_WORK TASK:_ Reproduce every line of the records below, character for character and in the same order.

_INFORMATION PROVIDED:_
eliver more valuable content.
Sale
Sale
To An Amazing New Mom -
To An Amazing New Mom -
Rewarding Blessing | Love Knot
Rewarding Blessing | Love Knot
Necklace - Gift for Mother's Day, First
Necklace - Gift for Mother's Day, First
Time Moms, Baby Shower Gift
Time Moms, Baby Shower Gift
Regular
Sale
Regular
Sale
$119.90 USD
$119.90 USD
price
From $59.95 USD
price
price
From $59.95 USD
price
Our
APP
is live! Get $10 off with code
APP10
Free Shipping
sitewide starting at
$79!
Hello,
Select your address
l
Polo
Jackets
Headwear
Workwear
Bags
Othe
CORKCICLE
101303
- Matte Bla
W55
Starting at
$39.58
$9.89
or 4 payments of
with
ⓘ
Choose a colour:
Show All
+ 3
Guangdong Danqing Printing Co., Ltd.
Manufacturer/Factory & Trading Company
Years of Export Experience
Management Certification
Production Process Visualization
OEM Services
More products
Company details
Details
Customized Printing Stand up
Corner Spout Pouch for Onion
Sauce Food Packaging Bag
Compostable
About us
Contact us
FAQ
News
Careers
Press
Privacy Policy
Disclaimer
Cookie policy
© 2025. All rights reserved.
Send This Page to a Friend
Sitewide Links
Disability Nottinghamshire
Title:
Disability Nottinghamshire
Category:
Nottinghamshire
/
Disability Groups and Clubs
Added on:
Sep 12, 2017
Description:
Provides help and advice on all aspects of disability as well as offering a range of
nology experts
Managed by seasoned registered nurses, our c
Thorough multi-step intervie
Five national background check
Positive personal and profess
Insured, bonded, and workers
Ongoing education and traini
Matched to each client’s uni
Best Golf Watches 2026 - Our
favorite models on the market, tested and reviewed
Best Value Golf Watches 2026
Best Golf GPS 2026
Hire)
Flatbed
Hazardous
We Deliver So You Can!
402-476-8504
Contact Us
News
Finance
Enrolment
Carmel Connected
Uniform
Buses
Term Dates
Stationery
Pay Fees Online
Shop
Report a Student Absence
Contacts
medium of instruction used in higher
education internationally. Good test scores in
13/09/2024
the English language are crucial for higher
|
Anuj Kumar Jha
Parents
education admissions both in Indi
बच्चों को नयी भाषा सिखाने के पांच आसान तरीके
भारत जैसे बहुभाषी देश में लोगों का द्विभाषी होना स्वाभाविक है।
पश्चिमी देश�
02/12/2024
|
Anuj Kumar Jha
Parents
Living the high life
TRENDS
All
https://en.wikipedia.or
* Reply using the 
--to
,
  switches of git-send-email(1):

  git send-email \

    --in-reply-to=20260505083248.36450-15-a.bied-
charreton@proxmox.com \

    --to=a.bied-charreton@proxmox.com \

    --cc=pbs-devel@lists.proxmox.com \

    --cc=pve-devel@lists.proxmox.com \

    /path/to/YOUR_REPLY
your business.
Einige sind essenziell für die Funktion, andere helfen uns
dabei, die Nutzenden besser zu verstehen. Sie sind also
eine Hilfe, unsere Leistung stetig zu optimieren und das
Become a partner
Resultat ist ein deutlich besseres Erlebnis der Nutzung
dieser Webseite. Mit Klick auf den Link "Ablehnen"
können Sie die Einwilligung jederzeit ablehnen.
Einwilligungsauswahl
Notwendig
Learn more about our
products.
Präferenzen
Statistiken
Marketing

_THE ANSWER:_
eliver more valuable content.
Sale
Sale
To An Amazing New Mom -
To An Amazing New Mom -
Rewarding Blessing | Love Knot
Rewarding Blessing | Love Knot
Necklace - Gift for Mother's Day, First
Necklace - Gift for Mother's Day, First
Time Moms, Baby Shower Gift
Time Moms, Baby Shower Gift
Regular
Sale
Regular
Sale
$119.90 USD
$119.90 USD
price
From $59.95 USD
price
price
From $59.95 USD
price
Our
APP
is live! Get $10 off with code
APP10
Free Shipping
sitewide starting at
$79!
Hello,
Select your address
l
Polo
Jackets
Headwear
Workwear
Bags
Othe
CORKCICLE
101303
- Matte Bla
W55
Starting at
$39.58
$9.89
or 4 payments of
with
ⓘ
Choose a colour:
Show All
+ 3
Guangdong Danqing Printing Co., Ltd.
Manufacturer/Factory & Trading Company
Years of Export Experience
Management Certification
Production Process Visualization
OEM Services
More products
Company details
Details
Customized Printing Stand up
Corner Spout Pouch for Onion
Sauce Food Packaging Bag
Compostable
About us
Contact us
FAQ
News
Careers
Press
Privacy Policy
Disclaimer
Cookie policy
© 2025. All rights reserved.
Send This Page to a Friend
Sitewide Links
Disability Nottinghamshire
Title:
Disability Nottinghamshire
Category:
Nottinghamshire
/
Disability Groups and Clubs
Added on:
Sep 12, 2017
Description:
Provides help and advice on all aspects of disability as well as offering a range of
nology experts
Managed by seasoned registered nurses, our c
Thorough multi-step intervie
Five national background check
Positive personal and profess
Insured, bonded, and workers
Ongoing education and traini
Matched to each client’s uni
Best Golf Watches 2026 - Our
favorite models on the market, tested and reviewed
Best Value Golf Watches 2026
Best Golf GPS 2026
Hire)
Flatbed
Hazardous
We Deliver So You Can!
402-476-8504
Contact Us
News
Finance
Enrolment
Carmel Connected
Uniform
Buses
Term Dates
Stationery
Pay Fees Online
Shop
Report a Student Absence
Contacts
medium of instruction used in higher
education internationally. Good test scores in
13/09/2024
the English language are crucial for higher
|
Anuj Kumar Jha
Parents
education admissions both in Indi
बच्चों को नयी भाषा सिखाने के पांच आसान तरीके
भारत जैसे बहुभाषी देश में लोगों का द्विभाषी होना स्वाभाविक है।
पश्चिमी देश�
02/12/2024
|
Anuj Kumar Jha
Parents
Living the high life
TRENDS
All
https://en.wikipedia.or
* Reply using the 
--to
,
  switches of git-send-email(1):

  git send-email \

    --in-reply-to=20260505083248.36450-15-a.bied-
charreton@proxmox.com \

    --to=a.bied-charreton@proxmox.com \

    --cc=pbs-devel@lists.proxmox.com \

    --cc=pve-devel@lists.proxmox.com \

    /path/to/YOUR_REPLY
your business.
Einige sind essenziell für die Funktion, andere helfen uns
dabei, die Nutzenden besser zu verstehen. Sie sind also
eine Hilfe, unsere Leistung stetig zu optimieren und das
Become a partner
Resultat ist ein deutlich besseres Erlebnis der Nutzung
dieser Webseite. Mit Klick auf den Link "Ablehnen"
können Sie die Einwilligung jederzeit ablehnen.
Einwilligungsauswahl
Notwendig
Learn more about our
products.
Präferenzen
Statistiken
Marketing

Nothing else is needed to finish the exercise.